I'd like the line containing "Serial views of" and every line below it, to the end of the material, repeated exactly and with nothing else.

* _Data to use_
==================================================

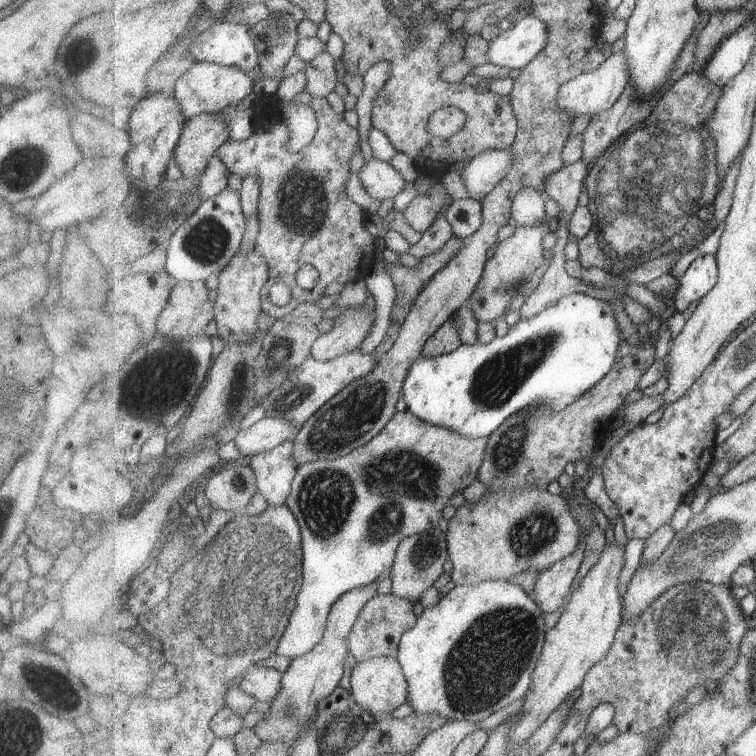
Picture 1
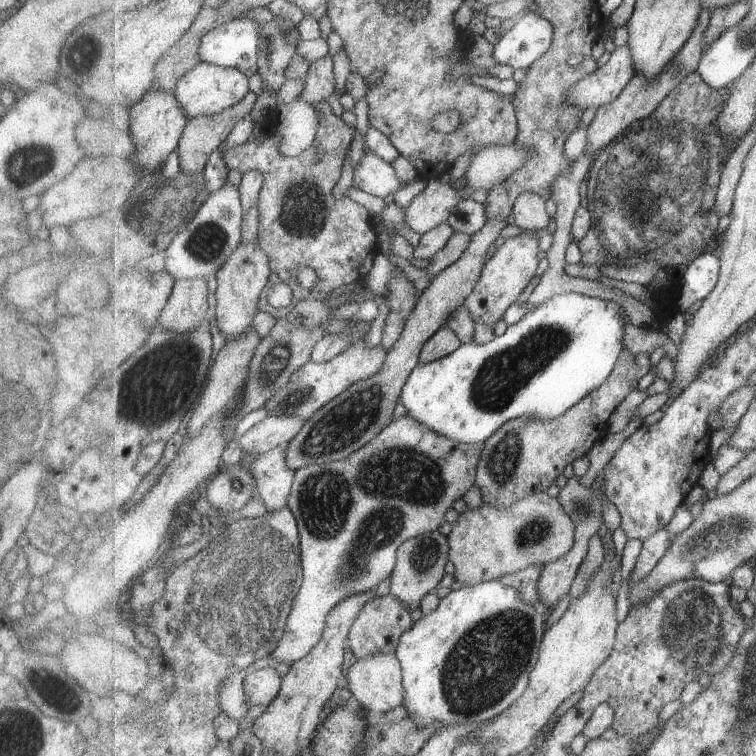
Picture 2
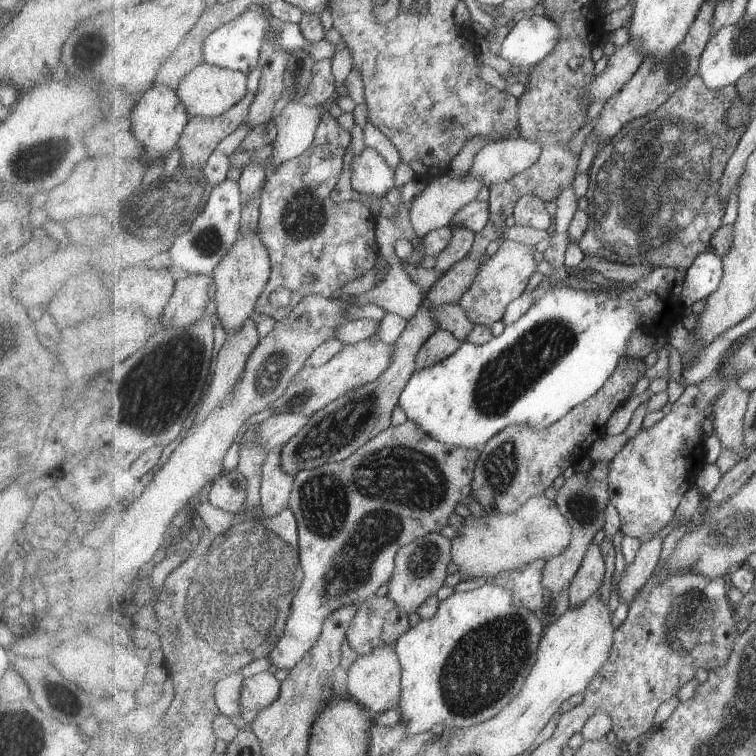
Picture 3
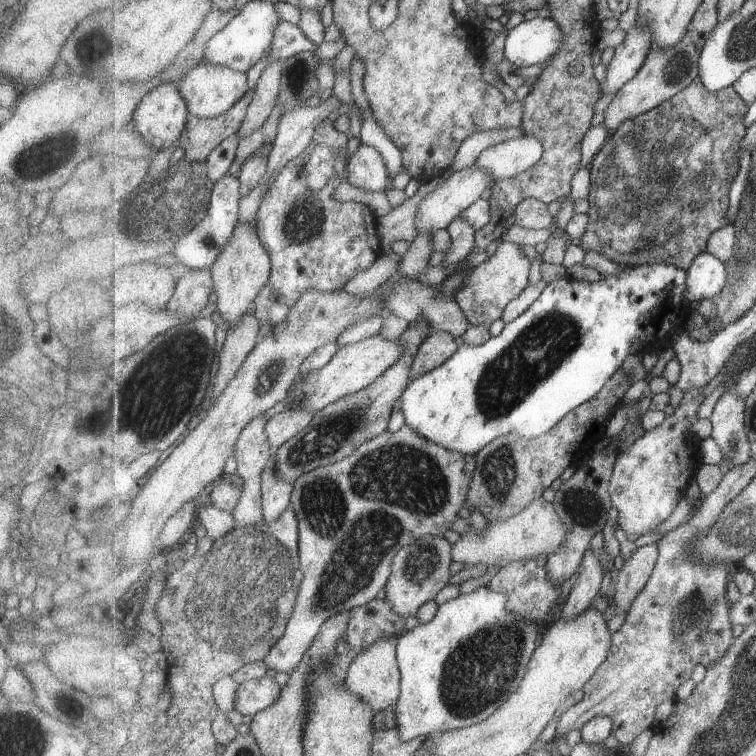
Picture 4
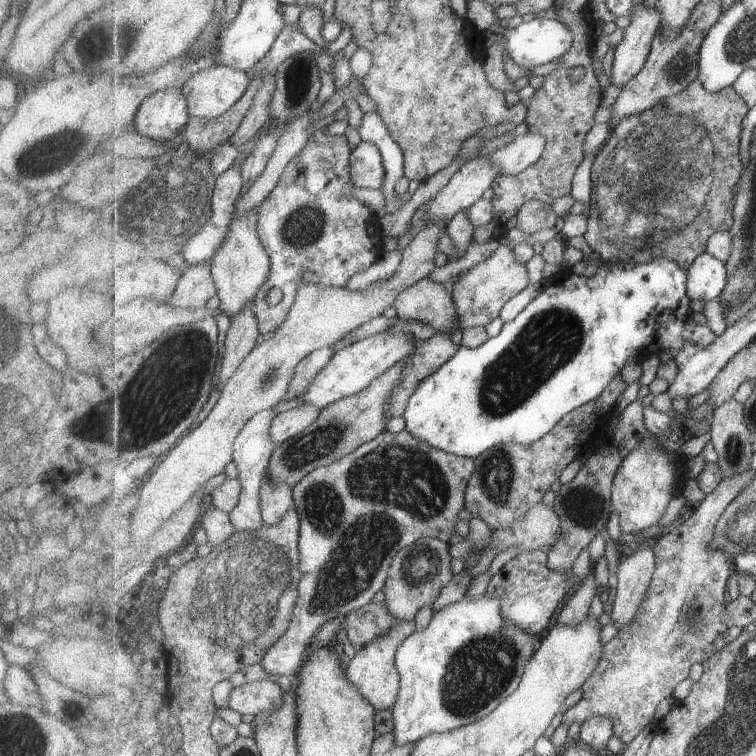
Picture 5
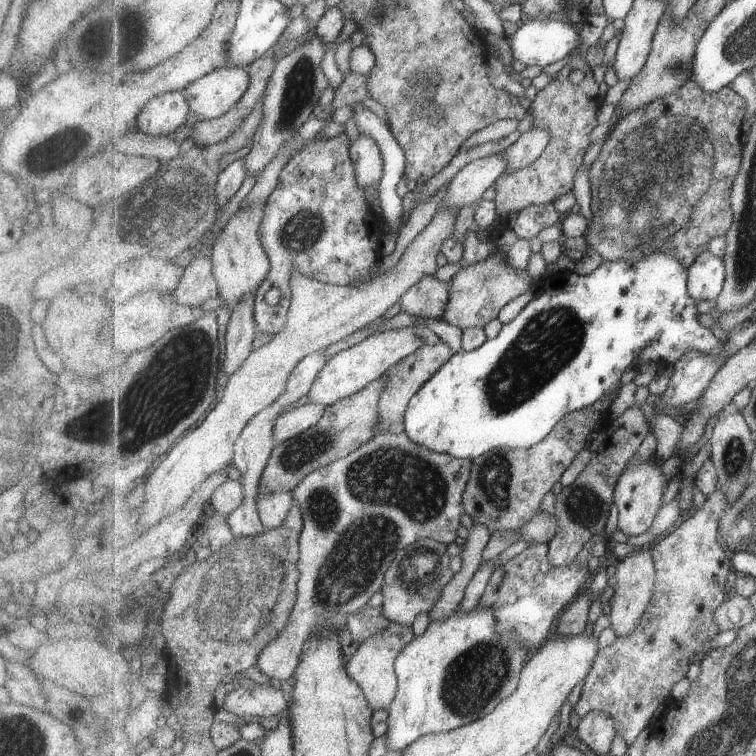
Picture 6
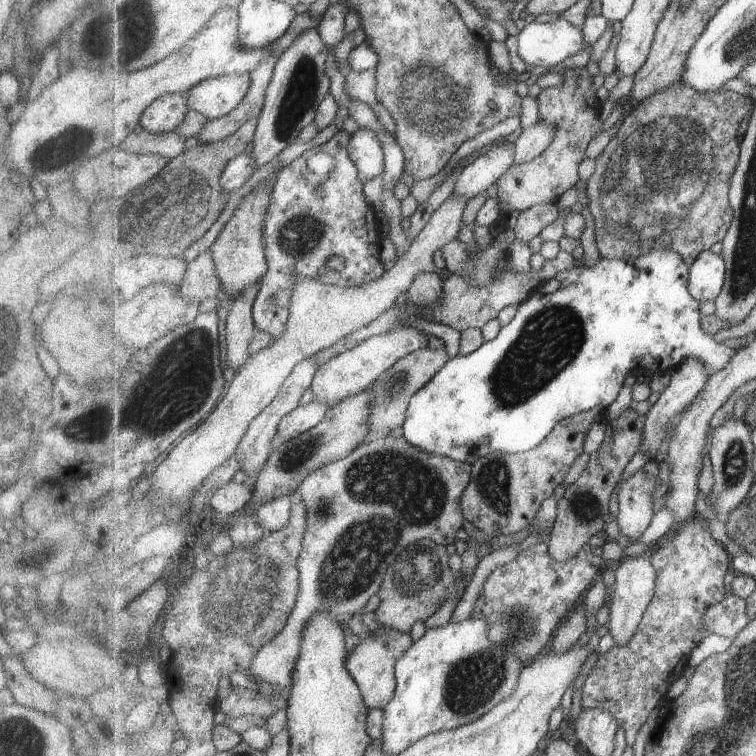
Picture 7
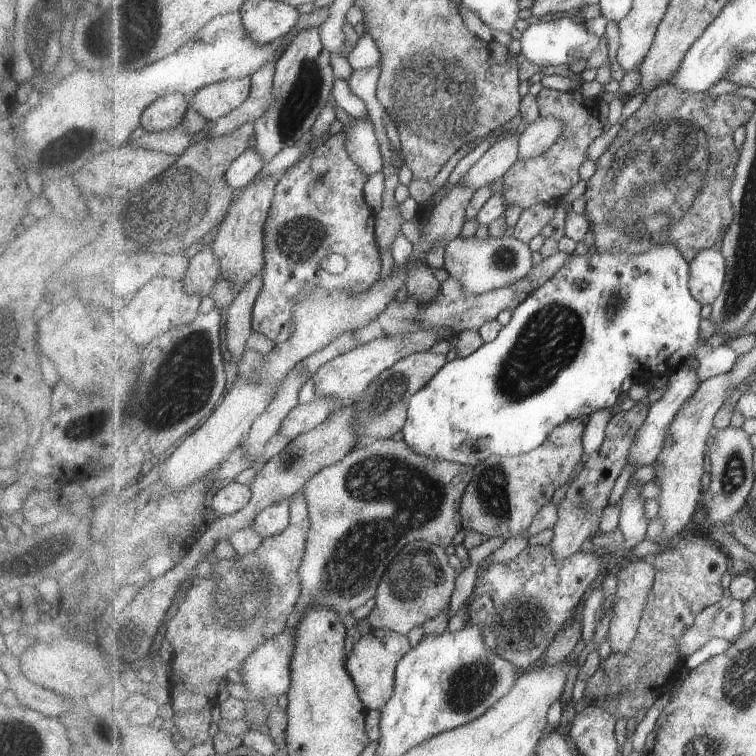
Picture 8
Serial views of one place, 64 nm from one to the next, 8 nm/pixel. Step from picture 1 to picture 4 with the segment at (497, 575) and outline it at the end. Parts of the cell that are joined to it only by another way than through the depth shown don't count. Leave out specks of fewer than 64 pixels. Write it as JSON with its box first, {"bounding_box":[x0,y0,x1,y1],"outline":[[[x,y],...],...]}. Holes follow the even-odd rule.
{"bounding_box":[452,497,567,568],"outline":[[[542,497],[525,511],[516,513],[507,520],[491,521],[489,524],[485,533],[478,533],[471,528],[453,544],[452,556],[455,561],[462,562],[467,568],[481,563],[490,567],[500,562],[503,568],[506,564],[529,560],[534,556],[549,556],[557,552],[567,538],[566,524],[559,516],[554,503],[547,502]]]}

==================================================

* _Answer box_
Serial views of one place, 64 nm from one to the next, 8 nm/pixel. Step from picture 1 to picture 4 with the segment at (497, 575) and outline it at the end. Parts of the cell that are joined to it only by another way than through the depth shown don't count. Leave out specks of fewer than 64 pixels. Write it as JSON with its box first, {"bounding_box":[x0,y0,x1,y1],"outline":[[[x,y],...],...]}. Holes follow the even-odd rule.
{"bounding_box":[452,497,567,568],"outline":[[[542,497],[525,511],[516,513],[507,520],[491,521],[489,524],[485,533],[478,533],[471,528],[453,544],[452,556],[455,561],[462,562],[467,568],[481,563],[490,567],[500,562],[503,568],[506,564],[529,560],[534,556],[549,556],[557,552],[567,538],[566,524],[559,516],[554,503],[547,502]]]}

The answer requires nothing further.